[SHORT TASK] According to the passage, which director was Lucas rumored to want for the third movie?

[PASSAGE]
········

I just threw out Jackson because LOTR was the closest thing to epic fantasy done by a current director.

Spielberg's last directorial project was Indiana Jones and the Kingdom of the Crystal Skull, which was... just as bad as Revenge of the Sith.
 
Spielberg's last directorial project was Indiana Jones and the Kingdom of the Crystal Skull, which was... just as bad as Revenge of the Sith.
That film suffered from many flaws, but directing was hardly one of them.

Spielberg could do better directing job in his sleep than 80% of other Hollywood directors.

Ron Howard and Richard Donner made some bad movies themselves over the years too, but I don't remember any of the three making anything remotely as bad as The Lovely Bones. Also, looking at filmographies, compared to them PJ still looks like a rookie.

Also, I remember this rumor that was going around like ten years ago, about Lucas wanting David Fincher to do the third movie. I think he would have been a great choice too.
 
In fact, his childhood (aside from "The Prophecy") is so unimportant, it's only mentioned once, in passing, at the beginning of Attack of the Clones. Why spend so much time showing him as a kid, to not have it bear any relevance to the overall "plot" of the prequels?

I think we must have seen different movies. I'm not saying the Prequel Trilogy was Shakespeare, or anything, but his childhood, his relationship with his Mother, and his choice/being coerced to leave her cast a shadow over his entire character arc. It's what started his path to the Dark Side!
 
Finally saw some of this, and I definitely think he makes some great points. His simplified storyline featuring an outside threat (and a war that actually impacts Coruscant in some way) would have made things a LOT more emotionally resonant that what we got.

And I never really thought about it before, but the prequels ARE unnecessarily dark and violent. We don't need to see Vader slaughter innocent women and children to get that he's "bad." It's completely at odds with the tone and style of the original movies (even the darker ESB), and makes me even more disgusted with the prequels than I already was.

········

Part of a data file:
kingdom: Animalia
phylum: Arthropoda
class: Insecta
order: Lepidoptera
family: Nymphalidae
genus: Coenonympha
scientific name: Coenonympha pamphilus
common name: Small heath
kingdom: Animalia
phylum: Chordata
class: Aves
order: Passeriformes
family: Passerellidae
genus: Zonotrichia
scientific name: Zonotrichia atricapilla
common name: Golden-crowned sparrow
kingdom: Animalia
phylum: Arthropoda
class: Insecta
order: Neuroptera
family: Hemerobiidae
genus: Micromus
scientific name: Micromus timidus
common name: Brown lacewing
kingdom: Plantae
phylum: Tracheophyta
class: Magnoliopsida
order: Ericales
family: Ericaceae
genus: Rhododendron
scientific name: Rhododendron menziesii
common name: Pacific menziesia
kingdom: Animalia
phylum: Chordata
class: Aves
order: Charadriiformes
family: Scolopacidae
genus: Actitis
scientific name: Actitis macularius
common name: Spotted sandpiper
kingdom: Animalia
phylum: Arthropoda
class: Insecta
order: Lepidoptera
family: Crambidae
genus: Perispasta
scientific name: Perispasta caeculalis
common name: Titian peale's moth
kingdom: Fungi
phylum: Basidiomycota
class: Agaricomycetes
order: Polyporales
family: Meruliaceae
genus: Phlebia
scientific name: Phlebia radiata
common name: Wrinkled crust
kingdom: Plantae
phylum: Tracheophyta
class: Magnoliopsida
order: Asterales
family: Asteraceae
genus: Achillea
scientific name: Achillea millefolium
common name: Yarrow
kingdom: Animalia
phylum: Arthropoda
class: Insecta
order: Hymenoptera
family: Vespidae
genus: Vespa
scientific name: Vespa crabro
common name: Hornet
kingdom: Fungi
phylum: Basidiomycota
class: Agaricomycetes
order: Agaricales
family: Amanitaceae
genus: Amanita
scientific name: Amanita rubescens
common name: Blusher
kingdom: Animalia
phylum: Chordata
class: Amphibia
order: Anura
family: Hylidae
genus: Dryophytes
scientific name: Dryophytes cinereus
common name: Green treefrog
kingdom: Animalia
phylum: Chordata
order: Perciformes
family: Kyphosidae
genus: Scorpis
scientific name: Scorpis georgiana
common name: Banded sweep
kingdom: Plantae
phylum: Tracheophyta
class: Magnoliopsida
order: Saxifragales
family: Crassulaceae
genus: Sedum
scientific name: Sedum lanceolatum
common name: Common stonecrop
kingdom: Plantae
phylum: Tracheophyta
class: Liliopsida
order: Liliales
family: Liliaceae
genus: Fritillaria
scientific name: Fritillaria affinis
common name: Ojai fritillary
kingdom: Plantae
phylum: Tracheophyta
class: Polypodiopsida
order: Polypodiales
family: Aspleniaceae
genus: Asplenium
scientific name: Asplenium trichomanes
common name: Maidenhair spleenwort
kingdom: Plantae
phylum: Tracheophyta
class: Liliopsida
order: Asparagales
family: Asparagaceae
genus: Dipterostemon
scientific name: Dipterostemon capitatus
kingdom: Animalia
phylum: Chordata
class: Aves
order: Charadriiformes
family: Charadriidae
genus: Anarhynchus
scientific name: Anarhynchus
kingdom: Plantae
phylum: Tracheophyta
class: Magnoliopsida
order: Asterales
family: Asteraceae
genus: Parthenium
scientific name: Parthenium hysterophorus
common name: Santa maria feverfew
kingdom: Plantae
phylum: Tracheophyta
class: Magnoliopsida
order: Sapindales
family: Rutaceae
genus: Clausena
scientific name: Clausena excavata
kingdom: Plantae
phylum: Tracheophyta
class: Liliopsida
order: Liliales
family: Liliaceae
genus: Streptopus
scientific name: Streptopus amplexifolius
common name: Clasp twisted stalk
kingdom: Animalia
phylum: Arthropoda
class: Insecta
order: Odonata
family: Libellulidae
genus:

········

[EXPECTED ANSWER] David Fincher